In the past, data centers had the dubious reputation of being huge electricity consumers. This distinction was not entirely accurate as the data center industry was and is constantly looking for ways to be more efficient, and, according to a 2016 report titled, “United States Data Center Energy Usage Report,” from the Department of Energy’s Lawrence Berkeley National Laboratory (Berkeley Lab) while more data centers are being built, “electricity consumption by data centers nationwide, after rising rapidly for more than a decade, started to plateau in 2010 and has remained steady since, at just under 2% of total U.S. electricity consumption.” This is great news! Data center operators walk a tightrope between maintaining uptime and keeping operation costs, including energy costs, low. Losing uptime means losing customer, trust and ultimately business dollars.

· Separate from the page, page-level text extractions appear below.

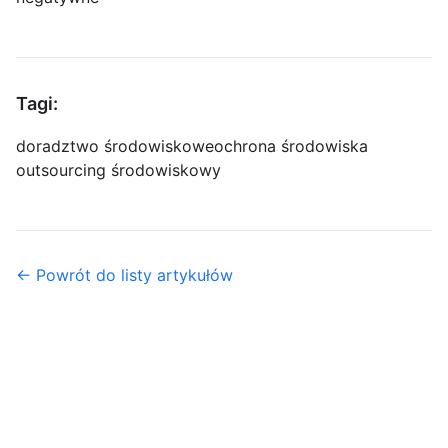
Tagi:
doradztwo środowiskowe
ochrona środowiska
outsourcing środowiskowy
← Powrót do listy artykułów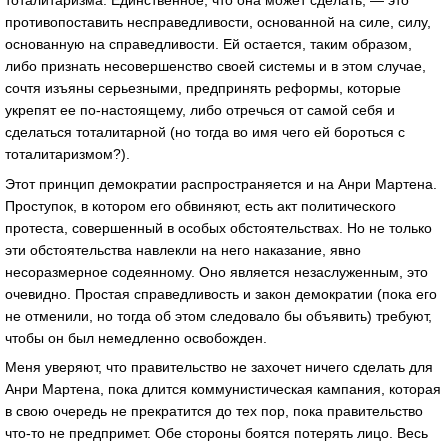
противопоставить несправедливости, основанной на силе, силу,
основанную на справедливости. Ей остается, таким образом,
либо признать несовершенство своей системы и в этом случае,
сочтя изъяны серьезными, предпринять реформы, которые
укрепят ее по-настоящему, либо отречься от самой себя и
сделаться тоталитарной (но тогда во имя чего ей бороться с
тоталитаризмом?).
Этот принцип демократии распространяется и на Анри Мартена.
Проступок, в котором его обвиняют, есть акт политического
протеста, совершенный в особых обстоятельствах. Но не только
эти обстоятельства навлекли на него наказание, явно
несоразмерное содеянному. Оно является незаслуженным, это
очевидно. Простая справедливость и закон демократии (пока его
не отменили, но тогда об этом следовало бы объявить) требуют,
чтобы он был немедленно освобожден.
Меня уверяют, что правительство не захочет ничего сделать для
Анри Мартена, пока длится коммунистическая кампания, которая
в свою очередь не прекратится до тех пор, пока правительство
что-то не предпримет. Обе стороны боятся потерять лицо. Весь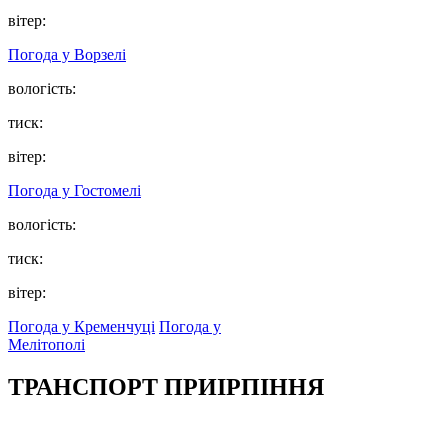
вітер:
Погода у
Ворзелі
вологість:
тиск:
вітер:
Погода у
Гостомелі
вологість:
тиск:
вітер:
Погода у Кременчуці
Погода у
Мелітополі
ТРАНСПОРТ ПРИІРПІННЯ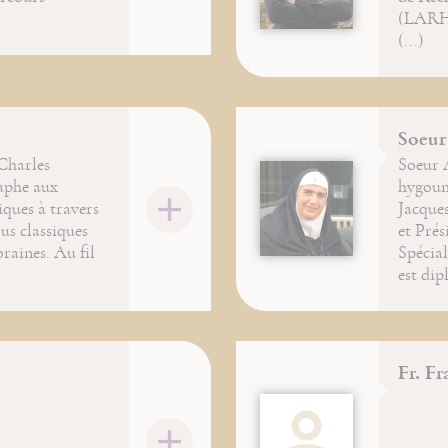
(LARH
(...)
Soeur
Charles
Soeur 
aphe aux
hygoum
iques à travers
Jacques
lus classiques
et Prés
raines. Au fil
Spécial
est dip
Fr. F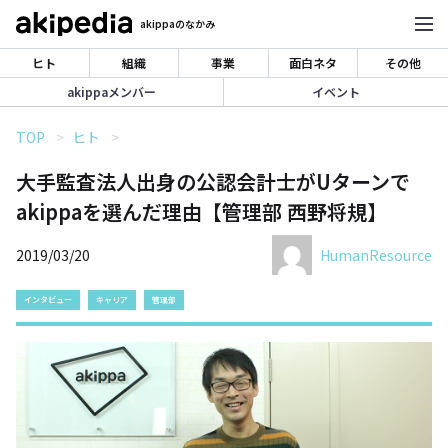
akippaのなかみ
ヒト
組織
事業
面白ネタ
その他
akippaメンバー
イベント
TOP
ヒト
大手監査法人出身の公認会計士がUターンで
akippaを選んだ理由【管理部 西野将規】
2019/03/20
HumanResource
インタビュー
キャリア
管理部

High operation costs mean more dollars spent on energy and maintenance. Maintaining energy efficiency and uptime is a never ending quest that is addressed in the thousands of data centers around the world every day and at the numerous data center conferences I attend every year. The industry is doing a good job and deserves kudos.



Mission Critical magazine’s aim is to serve data center and mission-critical facility professionals by providing practical solutions to all manner of issues. This includes solutions for: data center design, data center standards, infrastructure, data reliability, rising energy costs, increasing heat loads, emergency backup, security, cable management, virtualization, and disaster recovery.

I think that we do an excellent job at covering data centers but there is room for improvement on coverage central to mission critical facilities, which I define in the most simplistic terms as places where the power cannot go out such as hospitals, 911 call centers, military installations, laboratories, and, of course, data centers, without causing either a loss of life or economic impact. We have run articles in the past on mission critical facilities such as hospitals and 911 call centers but not as much as I would like. Look for more focus on these important stories as we move into the new year.